Historiquement, les assureurs se sont focalisés sur des risques facilement mesurables. Ce qui l’est moins avec les risques commerciaux, qui ne peuvent actuellement pas être tous couverts.

Caractéristiques du risque commercial

Le risque commercial peut se manifester sous différentes formes, notamment par :

  • Des ventes insuffisantes au cours de la période concernée.

  • Un défaut de paiement des clients.

Il est souvent aggravé par des récessions économiques, des modifications des droits de douane, ou des inondations de certains marchés. En 2022, une étude de la Banque Centrale Européenne a indiqué que près de 25 % des PME avaient rencontré des problèmes de liquidité en raison de créances impayées2.

  • Des variations de la demande, des coûts des matières premières et des taux d'intérêt.

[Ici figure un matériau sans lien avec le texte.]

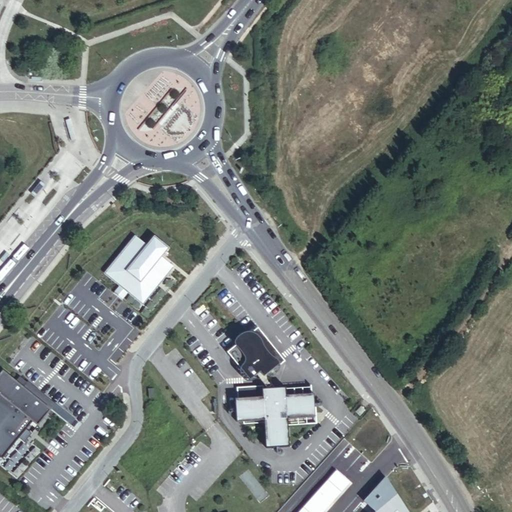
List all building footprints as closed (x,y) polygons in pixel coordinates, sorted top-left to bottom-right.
[(71,118),(65,120),(70,142),(76,140),(71,118)] [(136,235),(106,272),(144,304),(176,265),(163,255),(170,246),(155,234),(147,244),(136,235)] [(262,340),(254,330),(245,337),(253,347),(262,340)] [(238,371),(247,382),(257,374),(261,378),(281,362),(262,340),(253,347),(245,337),(234,346),(239,351),(232,357),(241,368),(238,371)] [(239,351),(234,346),(224,354),(238,371),(241,368),(232,357),(239,351)] [(14,383),(2,373),(0,374),(0,459),(1,460),(17,439),(23,444),(49,411),(21,389),(14,383)] [(18,378),(14,383),(21,389),(23,387),(71,427),(74,422),(26,383),(25,384),(18,378)] [(283,390),(283,388),(260,390),(260,389),(234,391),(235,400),(233,400),(234,423),(261,421),(263,449),(287,448),(285,420),(312,419),(311,394),(309,395),(308,388),(283,390)] [(361,412),(358,408),(353,413),(357,417),(361,412)] [(408,511),(384,478),(363,499),(374,511),(408,511)]
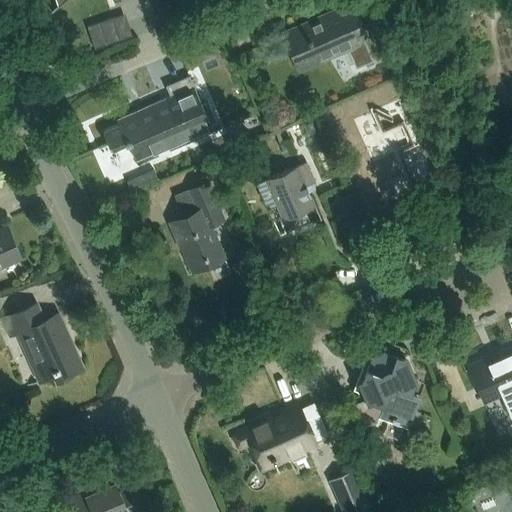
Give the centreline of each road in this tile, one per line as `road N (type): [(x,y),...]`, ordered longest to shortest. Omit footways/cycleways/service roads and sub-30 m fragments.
road 1 (residential): [(158,403),(447,276),(484,284)]
road 2 (residential): [(158,403),(21,107)]
road 3 (residential): [(21,107),(279,0)]
road 4 (residential): [(0,476),(158,403)]
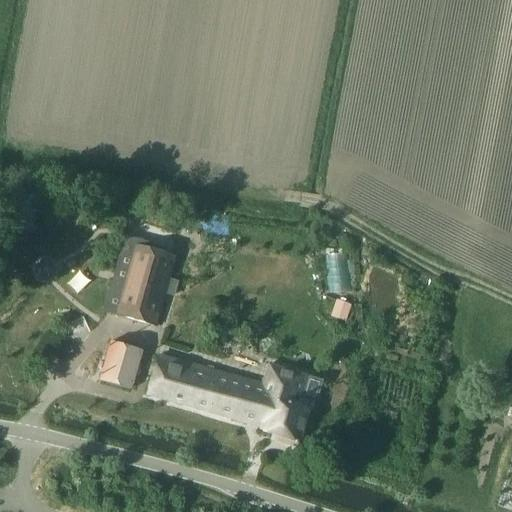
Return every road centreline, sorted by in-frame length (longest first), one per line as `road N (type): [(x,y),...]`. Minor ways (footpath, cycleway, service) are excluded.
road 1 (track): [(37,147),(347,204),(405,268),(511,307)]
road 2 (unclassified): [(300,511),(23,432)]
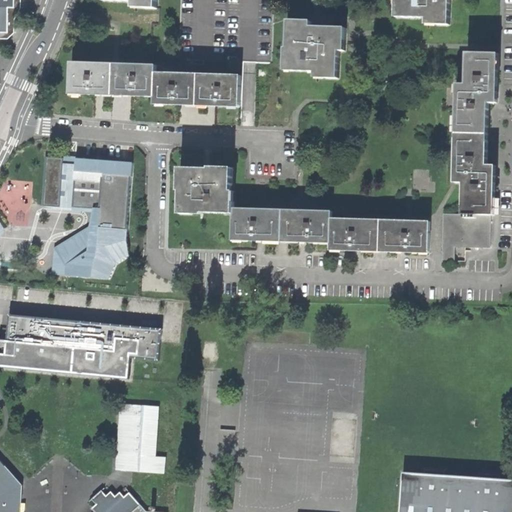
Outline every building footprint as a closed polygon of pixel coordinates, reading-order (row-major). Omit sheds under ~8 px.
[(0,0),(0,32),(8,33),(8,8),(15,8),(14,0),(0,0)] [(14,0),(15,8),(8,8),(8,33),(0,32),(0,38),(8,39),(15,33),(15,20),(21,7),(21,1),(21,0),(14,0)] [(145,9),(157,9),(157,0),(103,0),(104,1),(134,1),(134,7),(145,8),(145,9)] [(426,25),(450,26),(450,0),(399,0),(397,0),(396,19),(426,20),(426,25)] [(346,41),(346,29),(322,28),(311,28),(312,22),(289,21),(288,49),(287,49),(286,71),(316,72),(316,77),(327,78),(339,79),(340,51),(345,52),(345,41),(346,41)] [(457,116),(457,134),(488,135),(488,119),(489,105),(494,105),(494,94),(498,94),(498,89),(498,55),(467,54),(467,85),(458,85),(458,96),(459,96),(459,116),(457,116)] [(139,97),(157,98),(158,73),(158,65),(73,61),(71,94),(89,95),(139,97)] [(241,107),(242,76),(158,73),(157,98),(157,105),(176,105),(224,107),(241,107)] [(464,183),(463,215),(492,216),(495,216),(496,198),(495,198),(495,180),(495,177),(493,177),(493,166),(488,166),(488,149),(488,135),(457,134),(456,151),(458,151),(457,172),(455,172),(455,183),(464,183)] [(130,256),(127,242),(129,225),(128,225),(133,163),(47,157),(43,206),(61,207),(61,206),(73,207),(73,208),(95,210),(94,227),(90,226),(55,248),(52,274),(110,279),(116,264),(130,256)] [(204,213),(234,214),(234,208),(234,192),(233,192),(234,169),(210,168),(210,170),(203,170),(181,169),(180,191),(182,191),(181,215),(192,216),(192,214),(204,215),(204,213)] [(66,210),(91,212),(90,226),(94,227),(95,210),(73,208),(73,207),(61,206),(61,207),(43,206),(55,209),(61,210),(66,210)] [(264,241),(282,242),(283,210),(234,208),(234,214),(233,240),(244,241),(245,239),(253,240),(264,240),(264,241)] [(321,243),(331,243),(331,219),(332,211),(283,210),(282,242),(299,242),(299,241),(310,241),(321,242),(321,243)] [(463,215),(444,215),(443,261),(455,262),(455,247),(491,248),(492,216),(463,215)] [(364,252),(381,252),(382,220),(331,219),(331,243),(331,250),(344,250),(356,250),(364,250),(364,252)] [(419,253),(430,253),(431,221),(382,220),(381,252),(398,252),(408,252),(419,252),(419,253)] [(163,329),(10,315),(8,336),(8,340),(0,339),(0,367),(130,380),(132,358),(160,361),(163,329)] [(158,407),(121,404),(117,469),(164,472),(165,457),(155,457),(158,407)] [(0,511),(155,511),(156,509),(155,508),(155,507),(154,506),(152,507),(151,508),(151,511),(147,511),(130,492),(124,497),(120,492),(116,496),(111,492),(107,496),(102,491),(92,499),(97,504),(92,508),(95,511),(20,511),(23,486),(0,460),(0,511)] [(511,511),(511,485),(500,485),(500,475),(479,474),(479,483),(444,481),(445,471),(424,470),(423,479),(404,478),(402,511),(511,511)]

  • Des perturbations de la chaîne d'approvisionnement suite à des pandémies ou des catastrophes naturelles3.

Conclusion

L'assurabilité du risque commercial constitue un défi, mais également une opportunité pour les assureurs et les entreprises de collaborer afin d'améliorer la résilience économique. Avec une approche créative et des solutions adaptées, les entreprises peuvent se prémunir contre les impacts négatifs des événements économiques défavorables, assurant ainsi leur survie et leur croissance.

Notes

1 La garantie pertes d’exploitation protège contre les pertes de chiffre d'affaires suite à un sinistre, permettant de maintenir l'activité de l'entreprise. Elle couvre des incidents tels que les incendies, catastrophes naturelles, bris de machines, dégâts des eaux et actes de vandalisme.
2 Bulletin n°246, article 6. Cette nouvelle édition de l’étude annuelle sur la situation financière des PME mobilise 1,4 million de liasses fiscales 2022 dont, pour la première fois, 1,1 million de liasses de microentreprises. Dans un contexte marqué par la guerre en Ukraine, la hausse des prix énergétiques, la fin des mesures de soutien Covid et la hausse des taux des crédits bancaires, les PME sont restées résilientes – que l’on considère les plus petites d’entre elles, les microentreprises, ou les autres PME, par nature plus solides. La valeur ajoutée a progressé sensiblement en 2022, tandis que le taux d’endettement est maîtrisé. Si cette tendance positive masque des situations individuelles hétérogènes, la proportion de PME en difficulté – telle que mesurée par la cotation Banque de France – n’a toutefois pas augmenté par rapport à la situation d’avant Covid. Le nécessaire resserrement des conditions de financement, ainsi que le ralentissement économique en 2023, invitent néanmoins à suivre avec attention la situation financière des PME dans les mois à venir.
3 Selon le Forum Économique Mondial, 67 % des entreprises ont subi des impacts en raison de la pandémie de COVID-19 sur leur chaîne d'approvisionnement.